Alrededor de un centenar o un centenar y medio de periodistas, cámaras de televisión y fotógrafos esperaban en el principal hangar con el autobús de la prensa, esperando a salir del casi desierto aeródromo, y encima de ellos, luces de aviones y helicópteros patrullaban el cielo circundante, y unos cuatro o cinco coches de policía se encontraban aparcados con el objeto de contener a la multitud. El periodista no tuvo que enseñar ninguna credencial para entrar, y ahora ya no la necesitaba; un asesino en potencia podría haberse apostado a la entrada de Rockefeller en Opa Locka y acercar algún tipo de arma a menos de un metro del candidato, aunque, por supuesto, no habría podido escapar después. Si lograba traspasar la barrera formada por más de una veintena de policías apostados en los alrededores, los helicópteros habrían perseguido su coche hasta Miami. Quizá lo habrían interceptado desde arriba en la calle Arthur Godfrey. Por doquier resonaban los ecos del asesinato de Kennedy, como trozos de carne humana hecha pedazos por la explosión de una granada: helicópteros sobrevolando como montañas rusas, policía montada con pistolas de alto calibre en la cintura y cascos protectores, patrulleros, motocicletas. No obstante, no eran realmente una fuerza de seguridad real, sino sólo una fuerza simbólica que buscaba impresionar. Uno se veía obligado a valorar a los políticos de altura —todos resultaban carismáticos ahora que se encontraban en una posición de mayor vulnerabilidad que los toreros a la muerte repentina, y por tanto estaban recubiertos de un halo de admiración como el que siente el campesino ante la visita del obispo—, algunos se apiñaban para tocarlos, otros parecían dispuestos incluso a arrodillarse. Era así, al menos, en relación a Rockefeller y a la prensa. Fue rodeado casi al momento de descender por la escalerilla y nunca más volvió a estar solo; lo rodeaban los periodistas y los camarógrafos; los fotógrafos, gracias a su experiencia, eran capaces de sostener sus cámaras de foto, e incluso las de televisión, sobre sus cabezas, enfocando hacia abajo con una hábil aproximación, de modo que desde lejos siempre se podía distinguir con exactitud dónde se encontraba el candidato al ver un semicírculo de cámaras canturreando desde arriba, como bulbos de algas que asoman a la superficie con la marea alta, ¿o se asemejaban más a mantis en los tallos de una planta alargada? Sin duda existía todo un bazar de metáforas posibles a nuestra disposición.
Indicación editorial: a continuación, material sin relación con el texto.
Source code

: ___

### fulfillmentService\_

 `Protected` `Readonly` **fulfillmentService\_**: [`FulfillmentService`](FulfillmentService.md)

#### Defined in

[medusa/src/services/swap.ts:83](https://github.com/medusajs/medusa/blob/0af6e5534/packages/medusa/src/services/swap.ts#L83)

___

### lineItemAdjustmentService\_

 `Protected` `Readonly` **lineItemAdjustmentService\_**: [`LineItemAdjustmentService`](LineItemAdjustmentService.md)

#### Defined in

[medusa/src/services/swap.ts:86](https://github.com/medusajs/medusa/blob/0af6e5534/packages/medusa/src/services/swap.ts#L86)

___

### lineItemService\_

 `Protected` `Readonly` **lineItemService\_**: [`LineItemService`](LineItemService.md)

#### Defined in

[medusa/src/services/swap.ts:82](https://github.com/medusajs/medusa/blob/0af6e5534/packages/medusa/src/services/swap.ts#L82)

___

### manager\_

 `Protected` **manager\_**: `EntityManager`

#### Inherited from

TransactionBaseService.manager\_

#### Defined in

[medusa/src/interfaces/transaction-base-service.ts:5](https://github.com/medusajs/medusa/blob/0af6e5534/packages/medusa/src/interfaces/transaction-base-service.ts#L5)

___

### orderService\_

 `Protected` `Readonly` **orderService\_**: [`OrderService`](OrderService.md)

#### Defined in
Rocky había salido del avión con sus colaboradores y su esposa. Ella se mostraba sorprendentemente atractiva con aquellos colores maravillosos que la hacían mucho más guapa en persona que en las fotografías, y sin embargo Rocky parecía mucho menos atractivo que en las fotografías. Gris sobre gris en persona, gris como el pavimento de las calles de Nueva York, gris como un viejo trilero; era como si no le hubiera dado el sol desde hacía un mes, o quizá su sangre se encontrara en algún remoto punto de su cerebro haciendo angustiosos cálculos con los que seguramente ha venido a Miami, porque Nixon, con más de seiscientos votos prácticamente asegurados, estaba a unos pocos votos, a una veintena, como máximo a medio centenar, de ser elegido en la primera vuelta. Cada cavilación revolvía las aguas turbias de la angustia: el tiempo, la primera cara desconocida que le daba la bienvenida al descender del avión, el repentino vuelo de un pájaro, la calidez del saludo de un policía o el entusiasmo del cuerpo de periodistas.
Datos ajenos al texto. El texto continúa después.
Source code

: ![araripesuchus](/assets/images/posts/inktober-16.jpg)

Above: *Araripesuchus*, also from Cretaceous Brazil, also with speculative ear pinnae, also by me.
Si hubiera sido por eso ya habría sido elegido. Sin duda, Rockefeller era el candidato casi unánime de la prensa, y sobre todo de la televisión. Existía una compenetración de potencias químicas entre los medios de comunicación y el candidato, como si estuvieran hechos el uno para el otro. Más allá de su complexión, Rocky tenía el rostro perfecto para ser presidente: viril, cercano, de rasgos bien tallados, el rostro de un hombre corriente sin llegar a ser vulgar, como un hermano de Spencer Tracy que hubiera entrado en política. Sólo tenía un defecto, una boca extraña y desagradable, boca de bagre, grande, desproporcionada, de labios muy finos. En medio de la boca parecía tener otra boca con la que articulaba las palabras, labios algo más gruesos que se cerraban, abrían, deliberaban, de forma tal que sólo estaba activo el centro de la boca.
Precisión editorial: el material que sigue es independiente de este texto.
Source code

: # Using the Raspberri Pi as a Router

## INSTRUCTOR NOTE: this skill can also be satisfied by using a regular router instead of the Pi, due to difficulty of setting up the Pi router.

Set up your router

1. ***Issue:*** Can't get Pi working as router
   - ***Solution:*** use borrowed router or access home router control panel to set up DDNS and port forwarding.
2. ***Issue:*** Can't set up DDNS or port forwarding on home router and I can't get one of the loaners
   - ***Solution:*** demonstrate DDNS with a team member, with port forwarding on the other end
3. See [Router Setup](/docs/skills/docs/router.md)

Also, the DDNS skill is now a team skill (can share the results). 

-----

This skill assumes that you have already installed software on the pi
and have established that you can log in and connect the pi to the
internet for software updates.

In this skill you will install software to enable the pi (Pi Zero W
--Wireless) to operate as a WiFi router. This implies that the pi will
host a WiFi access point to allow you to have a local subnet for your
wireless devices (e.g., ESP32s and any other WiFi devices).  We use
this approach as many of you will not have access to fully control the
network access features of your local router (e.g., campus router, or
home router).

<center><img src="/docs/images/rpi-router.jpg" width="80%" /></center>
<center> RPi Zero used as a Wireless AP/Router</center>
La lluvia que había comenzado a caer, y que luego se había detenido de forma providencial, regresó. De modo que Rockefeller pudo escapar del estrecho círculo de los periodistas que lo rodeaban, tras haber contestado a otro medio centenar del millón de preguntas políticas que debería responder a lo largo de su vida. En ese momento el autobús de la prensa y los coches particulares se habían marchado a toda velocidad a través de Miami, en ruta hacia el balneario de la calle 72 de Miami Beach, a unos quince kilómetros. Los helicópteros guiaban a la caravana como si fueran vaqueros con el ganado en un rodeo, y la cabalgata aceleró al salir de Opa Locka. Menos de treinta minutos después, acompañado por la música de una banda y el ruido de los platillos, Rocky caminó media manzana a través de la multitud reunida en la calle 72 y la avenida Collins, aceptando de buena gana a la muchedumbre, provocando delirios de emoción a su paso, una multitud extraña para una convención política que vestía trajes de baño, bikinis, tablas de surf, livianos vestidos veraniegos, camisas de cuadros. Se apretujaban en la calle, descalzos, con sandalias o chanclas, una multitud de veraneantes que gritaban y exclamaban alineados tras el camión que regalaba Pepsi-Cola, gente de buen corazón pero que no había experimentado emociones fuertes; al fin y al cabo la reunión se celebraba junto a la playa, y un mar verde lechoso y plomizo lanzaba a la orilla, a menos de media manzana, la espuma de su oleaje crispado e irregular.